I have a very distinct memory of my mother, my sister, and me the first Christmas I viewed my mom as also a friend and as well my mother. We were in California, in our family's condo, for Christmas. I mumbled something to my sister about some boy asking me out, someone they all knew (the horror of dating someone they approved of). I told my sister how I had uncertain feelings and on that, I had turned him down.

Across the room my mom overheard just a snippet and called out to us, "Who asked you out?" 
"No one. I don't want to talk about." 18 year old Chrissy said. 
"You'll never guess!" My sister taunted. "It was X!"
"You said no?! Why? X is great!" My mom chimed in.

They continued to tease me and prod me about this for quite some time. I remember how casual it all was - my parents were no longer panicking at the thought of me dating. I was a grown-up, past those "dangerous teenage years", and my mom wasn't stressed talking about this. My sister felt it was low key enough to include my mother, to rat me out. Sisters have a strong bond, and part of this is that you never tell Mom and Dad ANYTHING. However, this wasn't something we had to keep secret.
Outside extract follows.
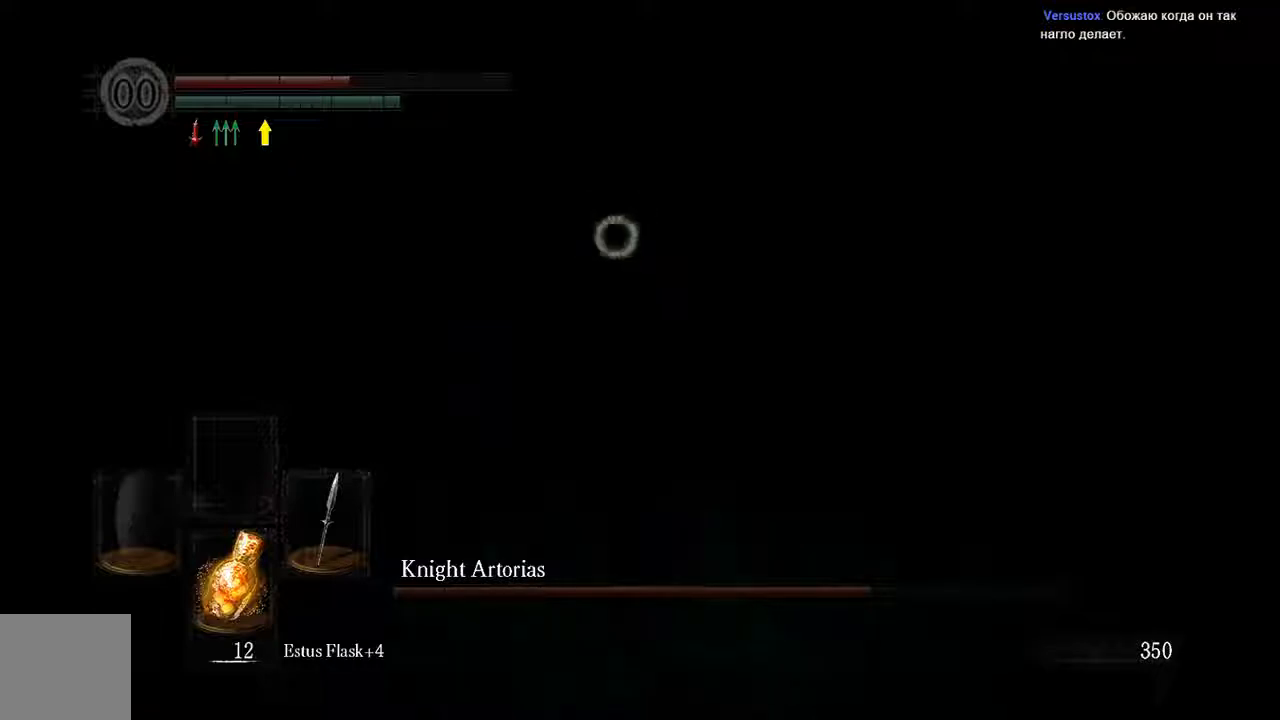
{"buttons": ["L1"], "left_stick": "up", "right_stick": "center", "events": [[17, "R3", "down"], [117, "R3", "up"]]}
In that moment, giggling and joking together, I got a look at the beginning of how great it was to be an adult with my mom. She still cared about me, she still supported me. She would many times after that moment still help me up on my feet, dust myself off, and move forward. She would hold me when I sick or had a broken heart. But now my mom is one of my greatest friends, a relationship I cherish. There were moments when I know she clung to me when I didn't deserve it, and to think through it all, at the end of it all, she lets me be her friend... it's pretty cool.

You hear that? Moms are pretty cool.

Happy mother's day, Mom! I love you!